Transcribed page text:
-*-

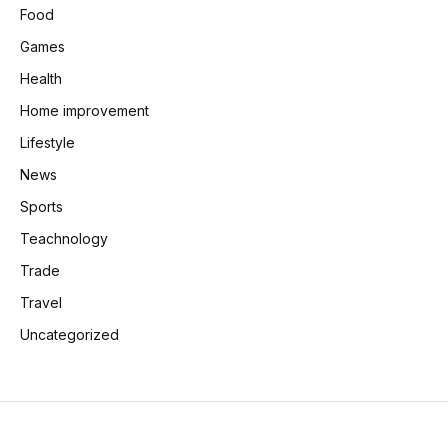
Food
Games
Health
Home improvement
Lifestyle
News
Sports
Teachnology
Trade
Travel
Uncategorized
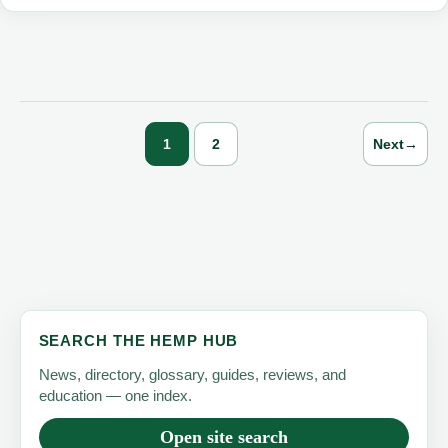
Hemp
Products
and
Alternatives
in
1
2
Next
→
2023
SEARCH THE HEMP HUB
News, directory, glossary, guides, reviews, and
education — one index.
Open site search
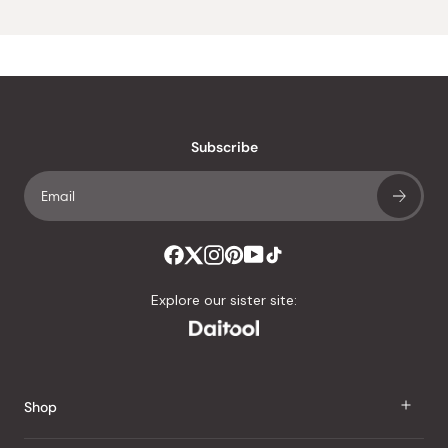
Subscribe
Explore our sister site:
Shop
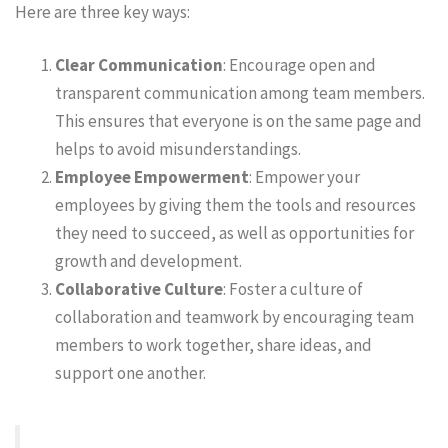
Here are three key ways:
Clear Communication
: Encourage open and
transparent communication among team members.
This ensures that everyone is on the same page and
helps to avoid misunderstandings.
Employee Empowerment
: Empower your
employees by giving them the tools and resources
they need to succeed, as well as opportunities for
growth and development.
Collaborative Culture
: Foster a culture of
collaboration and teamwork by encouraging team
members to work together, share ideas, and
support one another.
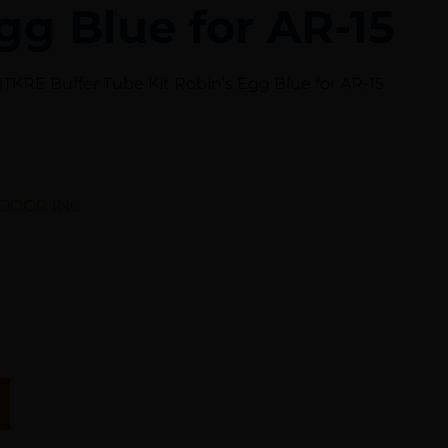
gg Blue for AR-15
KRE Buffer Tube Kit Robin’s Egg Blue for AR-15
DOOR INC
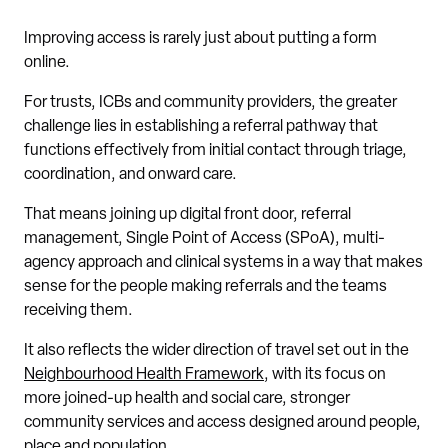
Improving access is rarely just about putting a form
online.
For trusts, ICBs and community providers, the greater
challenge lies in establishing a referral pathway that
functions effectively from initial contact through triage,
coordination, and onward care.
That means joining up digital front door, referral
management, Single Point of Access (SPoA), multi-
agency approach and clinical systems in a way that makes
sense for the people making referrals and the teams
receiving them.
It also reflects the wider direction of travel set out in the
Neighbourhood Health Framework
, with its focus on
more joined-up health and social care, stronger
community services and access designed around people,
place and population.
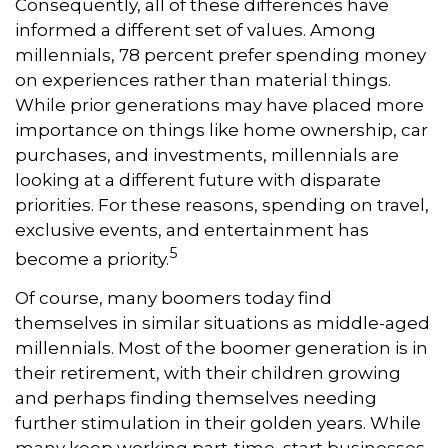
Consequently, all of these differences have
informed a different set of values. Among
millennials, 78 percent prefer spending money
on experiences rather than material things.
While prior generations may have placed more
importance on things like home ownership, car
purchases, and investments, millennials are
looking at a different future with disparate
priorities. For these reasons, spending on travel,
exclusive events, and entertainment has
5
become a priority.
Of course, many boomers today find
themselves in similar situations as middle-aged
millennials. Most of the boomer generation is in
their retirement, with their children growing
and perhaps finding themselves needing
further stimulation in their golden years. While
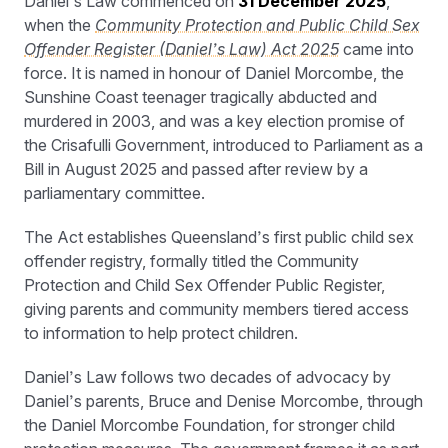
Daniel’s Law commenced on
31 December 2025
,
when the
Community Protection and Public Child Sex
Offender Register (Daniel’s Law) Act 2025
came into
force. It is named in honour of Daniel Morcombe, the
Sunshine Coast teenager tragically abducted and
murdered in 2003, and was a key election promise of
the Crisafulli Government, introduced to Parliament as a
Bill in August 2025 and passed after review by a
parliamentary committee.
The Act establishes Queensland’s first public child sex
offender registry, formally titled the Community
Protection and Child Sex Offender Public Register,
giving parents and community members tiered access
to information to help protect children.
Daniel’s Law follows two decades of advocacy by
Daniel’s parents, Bruce and Denise Morcombe, through
the Daniel Morcombe Foundation, for stronger child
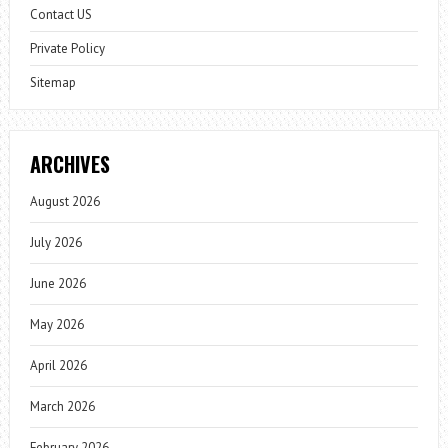
Contact US
Private Policy
Sitemap
ARCHIVES
August 2026
July 2026
June 2026
May 2026
April 2026
March 2026
February 2026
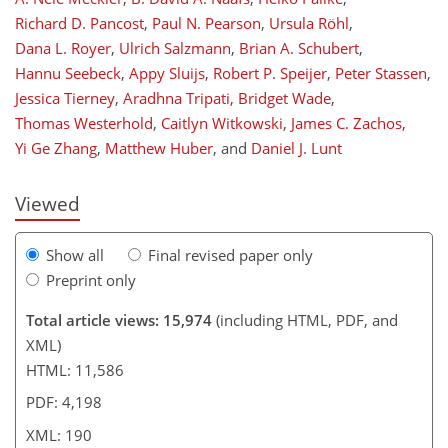
Richard D. Pancost
,
Paul N. Pearson
,
Ursula Röhl
,
Dana L. Royer
,
Ulrich Salzmann
,
Brian A. Schubert
,
Hannu Seebeck
,
Appy Sluijs
,
Robert P. Speijer
,
Peter Stassen
,
Jessica Tierney
,
Aradhna Tripati
,
Bridget Wade
,
162
165
171
176
178
180
190
190
Thomas Westerhold
,
Caitlyn Witkowski
,
James C. Zachos
,
Yi Ge Zhang
,
Matthew Huber
,
and
Daniel J. Lunt
Viewed
Show all
Final revised paper only
Preprint only
Total article views: 15,974
(including HTML, PDF, and
XML)
HTML: 11,586
PDF: 4,198
XML: 190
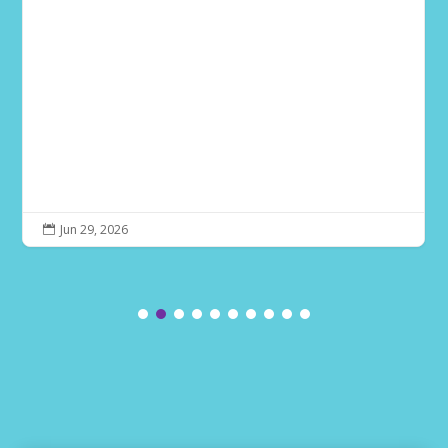
Jun 29, 2026

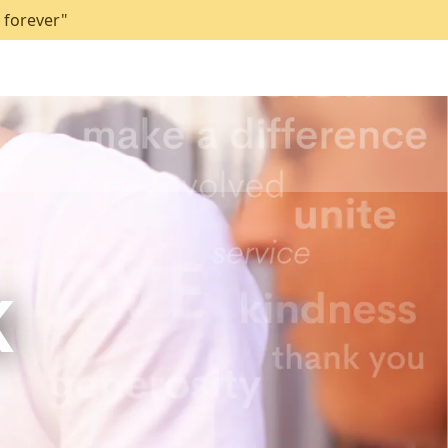
 forever"
K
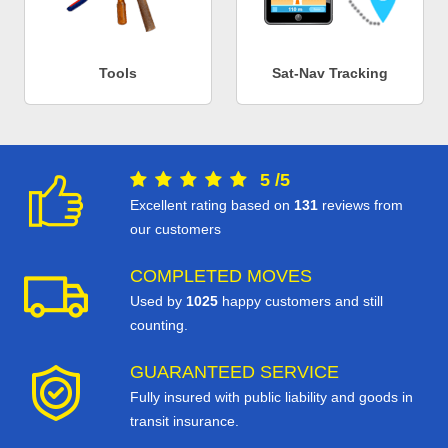
Tools
Sat-Nav Tracking
5
/
5
Excellent rating based on
131
reviews from
our customers
COMPLETED MOVES
Used by
1025
happy customers and still
counting.
GUARANTEED SERVICE
Fully insured with public liability and goods in
transit insurance.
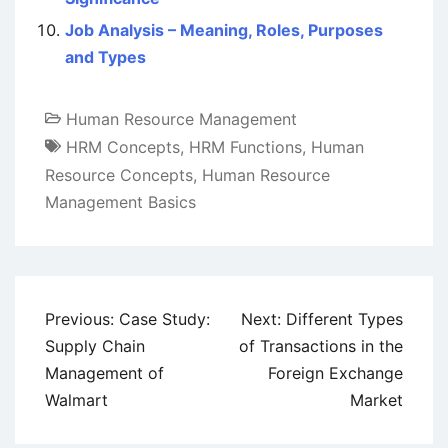
Job Analysis – Meaning, Roles, Purposes
and Types
Human Resource Management
HRM Concepts
,
HRM Functions
,
Human
Resource Concepts
,
Human Resource
Management Basics
Post
Previous:
Case Study:
Next:
Different Types
navigation
Supply Chain
of Transactions in the
Management of
Foreign Exchange
Walmart
Market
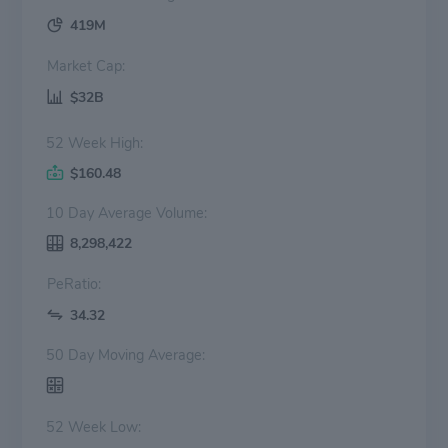
419M
Market Cap:
$32B
52 Week High:
$160.48
10 Day Average Volume:
8,298,422
PeRatio:
34.32
50 Day Moving Average:
52 Week Low:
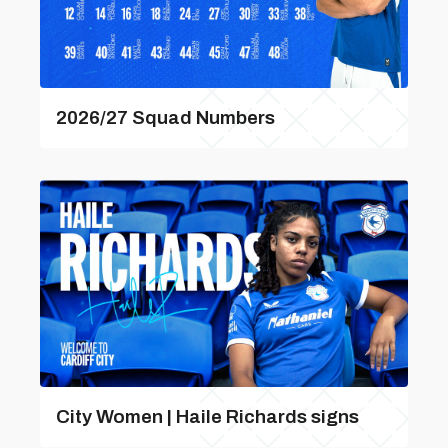
2026/27 Squad Numbers
City Women | Haile Richards signs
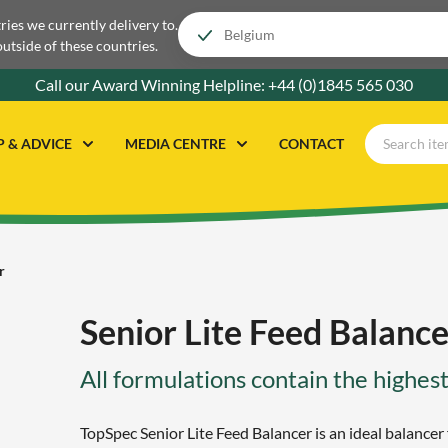
tries we currently delivery to.
outside of these countries.
Call our Award Winning Helpline:
+44 (0)1845 565 030
P & ADVICE
MEDIA CENTRE
CONTACT
r
Senior Lite Feed Balance
All formulations contain the highest
TopSpec Senior Lite Feed Balancer is an ideal balancer 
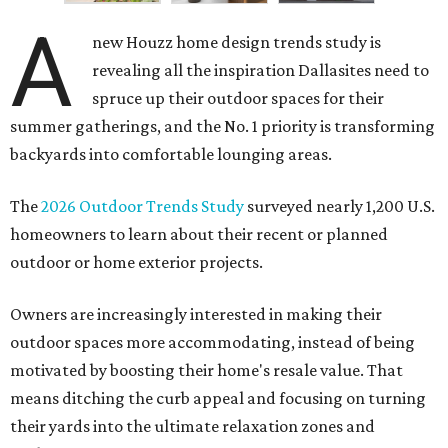
A
new Houzz home design trends study is
revealing all the inspiration Dallasites need to
spruce up their outdoor spaces for their
summer gatherings, and the No. 1 priority is transforming
backyards into comfortable lounging areas.
The
2026 Outdoor Trends Study
surveyed nearly 1,200 U.S.
homeowners to learn about their recent or planned
outdoor or home exterior projects.
Owners are increasingly interested in making their
outdoor spaces more accommodating, instead of being
motivated by boosting their home's resale value. That
means ditching the curb appeal and focusing on turning
their yards into the ultimate relaxation zones and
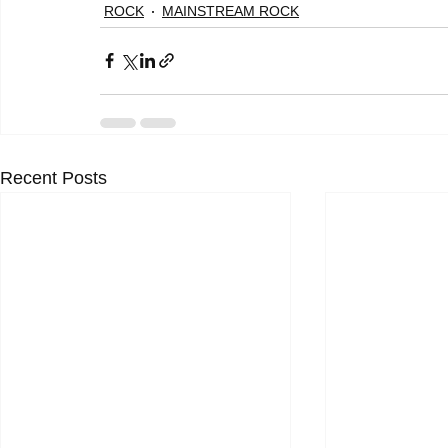
ROCK
MAINSTREAM ROCK
Recent Posts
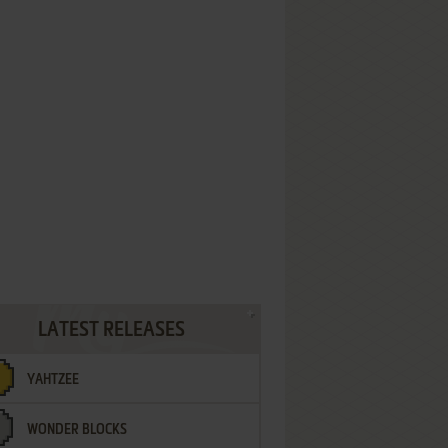
LATEST RELEASES
YAHTZEE
WONDER BLOCKS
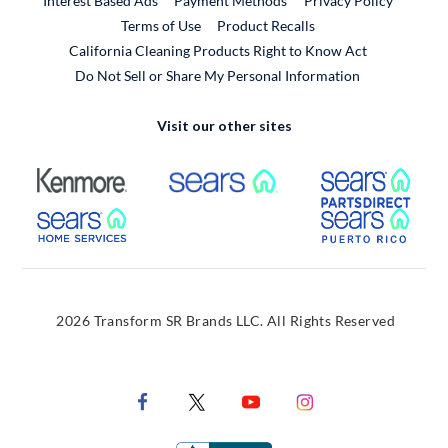
Interest Based Ads
Payment Methods
Privacy Policy
External Link
Terms of Use
Product Recalls
California Cleaning Products Right to Know Act
Do Not Sell or Share My Personal Information
Visit our other sites
External Link
External Link
Extern
External Link
Extern
2026 Transform SR Brands LLC. All Rights Reserved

-*-

DIRECTIONS: Copy everything in the records above from the line containing "2026/27 Squad Numbers" down to the line containing "TopSpec Senior Lite", both lines included. Leave the pictures out of your copy.

SOLUTION:
2026/27 Squad Numbers
City Women | Haile Richards signs
tries we currently delivery to.
outside of these countries.
Call our Award Winning Helpline:
+44 (0)1845 565 030
P & ADVICE
MEDIA CENTRE
CONTACT
r
Senior Lite Feed Balance
All formulations contain the highest
TopSpec Senior Lite Feed Balancer is an ideal balancer 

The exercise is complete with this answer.